Task: Find each line below that contains the string "greater" and copy it. Matching is case-sensitive.
-------- Material for the task --------
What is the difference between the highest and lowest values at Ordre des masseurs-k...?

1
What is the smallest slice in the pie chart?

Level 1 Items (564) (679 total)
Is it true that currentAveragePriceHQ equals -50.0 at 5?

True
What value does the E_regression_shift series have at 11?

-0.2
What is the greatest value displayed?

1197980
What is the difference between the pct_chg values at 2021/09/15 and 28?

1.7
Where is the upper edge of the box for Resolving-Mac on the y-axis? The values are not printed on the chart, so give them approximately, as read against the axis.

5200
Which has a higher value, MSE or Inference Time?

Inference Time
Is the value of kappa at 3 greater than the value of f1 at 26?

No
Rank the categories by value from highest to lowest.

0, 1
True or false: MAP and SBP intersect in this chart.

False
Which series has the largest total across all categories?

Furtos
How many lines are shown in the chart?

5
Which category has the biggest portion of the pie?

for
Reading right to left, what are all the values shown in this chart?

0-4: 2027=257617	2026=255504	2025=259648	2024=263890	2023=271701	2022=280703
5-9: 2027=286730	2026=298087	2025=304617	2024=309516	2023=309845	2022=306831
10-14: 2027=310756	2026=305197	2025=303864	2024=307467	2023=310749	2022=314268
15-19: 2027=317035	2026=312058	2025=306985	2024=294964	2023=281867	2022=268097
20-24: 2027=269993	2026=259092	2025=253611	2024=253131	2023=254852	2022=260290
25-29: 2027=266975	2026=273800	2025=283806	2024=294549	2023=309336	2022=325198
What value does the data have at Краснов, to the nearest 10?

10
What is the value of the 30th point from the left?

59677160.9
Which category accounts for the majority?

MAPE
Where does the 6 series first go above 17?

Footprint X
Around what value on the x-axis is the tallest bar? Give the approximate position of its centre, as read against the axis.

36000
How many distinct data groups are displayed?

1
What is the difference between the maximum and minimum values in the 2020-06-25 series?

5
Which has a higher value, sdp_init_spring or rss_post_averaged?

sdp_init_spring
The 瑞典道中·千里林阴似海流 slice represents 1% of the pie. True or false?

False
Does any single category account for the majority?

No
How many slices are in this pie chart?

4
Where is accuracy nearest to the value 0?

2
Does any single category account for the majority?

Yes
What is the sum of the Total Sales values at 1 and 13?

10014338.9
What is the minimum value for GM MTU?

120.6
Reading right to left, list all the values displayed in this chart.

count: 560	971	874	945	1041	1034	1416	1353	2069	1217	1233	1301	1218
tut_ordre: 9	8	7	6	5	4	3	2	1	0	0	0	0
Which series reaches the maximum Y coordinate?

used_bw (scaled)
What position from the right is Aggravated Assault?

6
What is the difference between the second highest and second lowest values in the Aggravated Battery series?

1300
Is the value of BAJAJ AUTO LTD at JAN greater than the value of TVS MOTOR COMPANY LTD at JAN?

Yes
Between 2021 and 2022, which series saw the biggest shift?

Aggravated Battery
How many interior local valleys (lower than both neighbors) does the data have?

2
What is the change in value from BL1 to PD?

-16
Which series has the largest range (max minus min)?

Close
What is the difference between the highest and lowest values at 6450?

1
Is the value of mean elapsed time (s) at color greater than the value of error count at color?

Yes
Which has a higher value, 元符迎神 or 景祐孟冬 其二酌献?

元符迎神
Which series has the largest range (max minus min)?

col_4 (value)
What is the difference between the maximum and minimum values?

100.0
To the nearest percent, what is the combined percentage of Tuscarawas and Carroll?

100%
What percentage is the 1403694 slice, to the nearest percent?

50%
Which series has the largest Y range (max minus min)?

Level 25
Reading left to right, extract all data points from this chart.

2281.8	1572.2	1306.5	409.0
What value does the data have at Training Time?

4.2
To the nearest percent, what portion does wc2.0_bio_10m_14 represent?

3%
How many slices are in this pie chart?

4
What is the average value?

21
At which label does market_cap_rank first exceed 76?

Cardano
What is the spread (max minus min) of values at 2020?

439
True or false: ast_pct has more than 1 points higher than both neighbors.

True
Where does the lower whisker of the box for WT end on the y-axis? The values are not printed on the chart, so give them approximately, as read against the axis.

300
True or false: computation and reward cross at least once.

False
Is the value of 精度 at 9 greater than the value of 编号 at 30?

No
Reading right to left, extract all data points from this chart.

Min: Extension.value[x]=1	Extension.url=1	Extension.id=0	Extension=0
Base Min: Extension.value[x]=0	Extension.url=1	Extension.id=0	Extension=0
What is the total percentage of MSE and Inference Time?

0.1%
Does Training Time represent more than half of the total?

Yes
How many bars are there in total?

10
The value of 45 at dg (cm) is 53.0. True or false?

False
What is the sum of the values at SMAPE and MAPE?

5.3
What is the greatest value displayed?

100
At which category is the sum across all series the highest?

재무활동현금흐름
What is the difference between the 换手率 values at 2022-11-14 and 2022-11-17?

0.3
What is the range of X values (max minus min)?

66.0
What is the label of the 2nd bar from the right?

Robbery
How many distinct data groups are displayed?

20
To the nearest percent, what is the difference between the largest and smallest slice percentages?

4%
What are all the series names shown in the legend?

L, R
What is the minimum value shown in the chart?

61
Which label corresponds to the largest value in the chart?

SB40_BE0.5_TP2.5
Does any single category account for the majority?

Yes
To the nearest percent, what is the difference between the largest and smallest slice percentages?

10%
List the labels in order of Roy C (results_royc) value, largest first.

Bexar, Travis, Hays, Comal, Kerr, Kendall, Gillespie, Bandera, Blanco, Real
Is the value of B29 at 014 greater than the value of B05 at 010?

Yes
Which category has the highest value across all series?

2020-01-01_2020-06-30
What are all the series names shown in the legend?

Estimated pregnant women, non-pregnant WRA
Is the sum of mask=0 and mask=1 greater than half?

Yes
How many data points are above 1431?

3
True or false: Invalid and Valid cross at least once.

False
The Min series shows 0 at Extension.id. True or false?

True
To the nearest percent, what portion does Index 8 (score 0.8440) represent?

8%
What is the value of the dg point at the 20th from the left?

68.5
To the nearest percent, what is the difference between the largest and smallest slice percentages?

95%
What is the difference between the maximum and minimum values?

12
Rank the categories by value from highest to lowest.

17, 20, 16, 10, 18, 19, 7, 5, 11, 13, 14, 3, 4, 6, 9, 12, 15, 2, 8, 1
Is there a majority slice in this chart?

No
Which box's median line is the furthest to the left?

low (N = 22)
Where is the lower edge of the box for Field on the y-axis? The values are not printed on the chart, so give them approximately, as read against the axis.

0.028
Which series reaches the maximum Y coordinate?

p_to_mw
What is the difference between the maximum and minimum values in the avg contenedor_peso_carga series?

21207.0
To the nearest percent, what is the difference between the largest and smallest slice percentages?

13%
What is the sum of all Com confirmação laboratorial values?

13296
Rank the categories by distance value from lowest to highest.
--------
Reply:
Is the value of kappa at 3 greater than the value of f1 at 26?
Is the value of BAJAJ AUTO LTD at JAN greater than the value of TVS MOTOR COMPANY LTD at JAN?
Is the value of mean elapsed time (s) at color greater than the value of error count at color?
Is the value of 精度 at 9 greater than the value of 编号 at 30?
Is the value of B29 at 014 greater than the value of B05 at 010?
Is the sum of mask=0 and mask=1 greater than half?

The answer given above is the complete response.